Articles:
There are currently a number of different institutions involved, all representing different parties within the built environment.
However, even using a completely traditional build, reference design has numerous benefits:.It facilitates the introduction of industrialised construction (including.

platform approaches or P-DfMA. )and the use of manufactured elements in construction.Often owned by the client, it gives greater control over IP and incorporates lessons learned to improve across design cycles.

Multiple use allows for more design refinement, amplifying the benefit of good design.It justifies a greater level of stakeholder engagement ensuring that designs are highly optimised in terms of layouts, space allocation, adjacencies, and functional flows.

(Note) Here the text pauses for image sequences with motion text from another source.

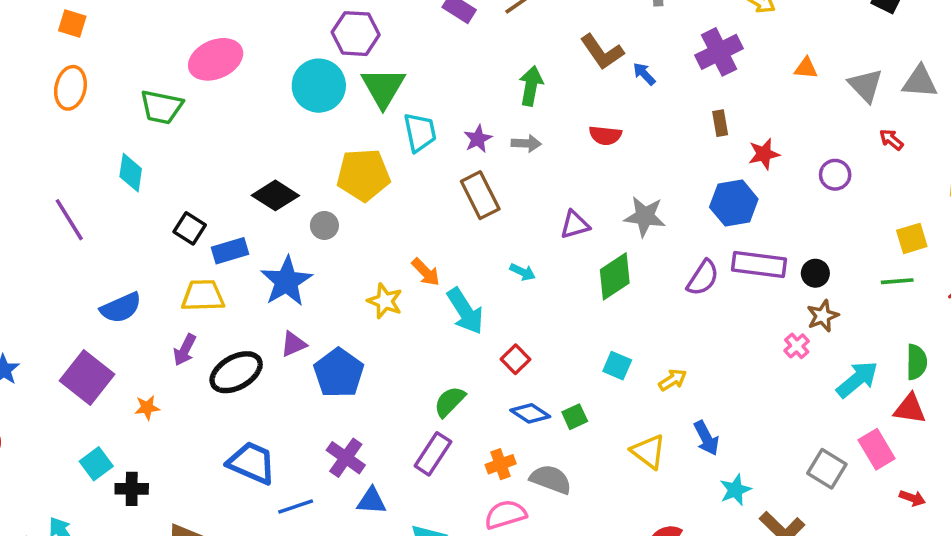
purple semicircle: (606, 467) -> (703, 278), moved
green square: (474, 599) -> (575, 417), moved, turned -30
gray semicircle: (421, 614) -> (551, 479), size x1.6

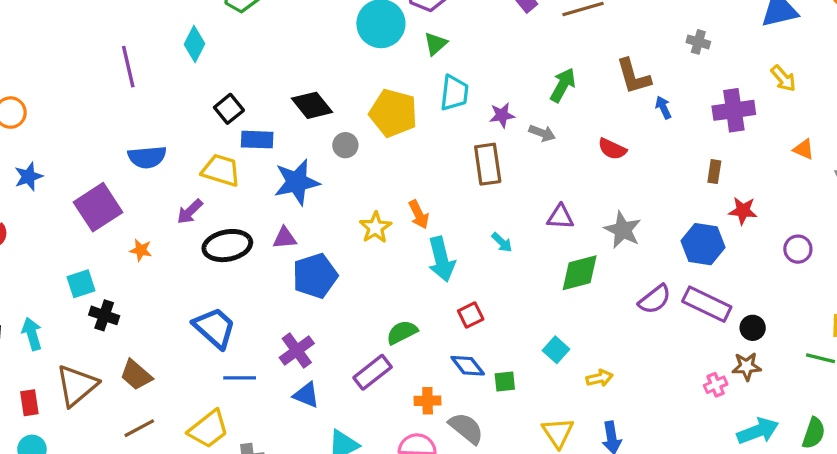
green triangle: (383, 87) -> (436, 44), size x0.6

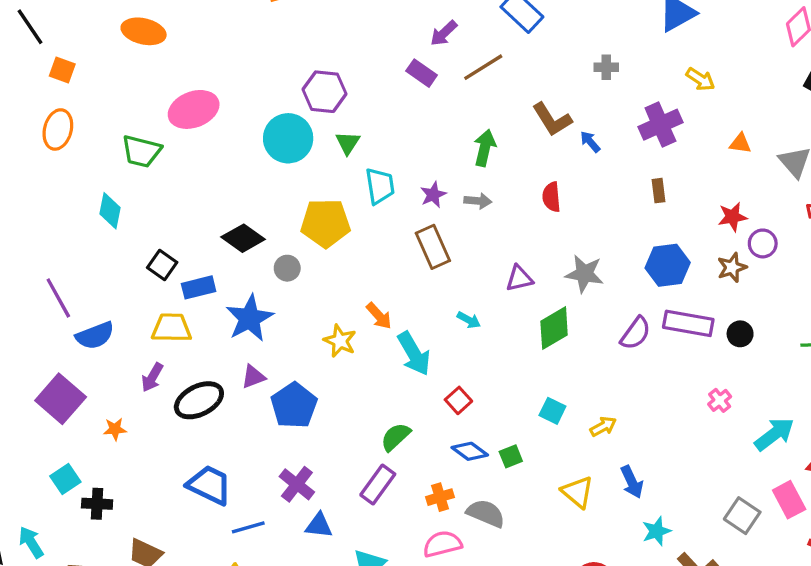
purple line: (128, 67) -> (58, 298), moved
red semicircle: (612, 149) -> (551, 197), turned 76
red star: (743, 211) -> (732, 217), moved
brown star: (747, 366) -> (732, 267), moved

Designers can focus more of their efforts on solving the site and context specific challenges.
It facilitates efficient operation and maintenance.We just need it to get better.. A formula for change.
Regardless of BIM or digital twins, we won’t win if things continue as they are.We have fundamental problems which need to be addressed.
These include the lack of productisation in construction, as well as the lack of knowledge about DfMA principles and practices.. We have drawings moving back and forth across industry silos from architects and engineers to fabricators and beyond in a way that means “we build things, prefabricated or not, that aren't what was originally upfront in the process,” Marks says.. She believes this is where we will see the most change and brings up Gleicher’s Formula for Change (revised by Dannemiller), where dissatisfaction, vision, and steps toward the vision must be greater than resistance.. “I actually think we’ve hit dissatisfaction at this point,” she says, pointing out the various issues across the industry: construction companies unhappy with the money they’re making, designers unhappy with the roles they’re playing, owners dissatisfied with the inconsistency.. And the question that needs answering now is: “what does the future look like?”.Marks says that her job at Autodesk is to help people envision what that future could be by taking the current building blocks and foundational pieces and expanding on them.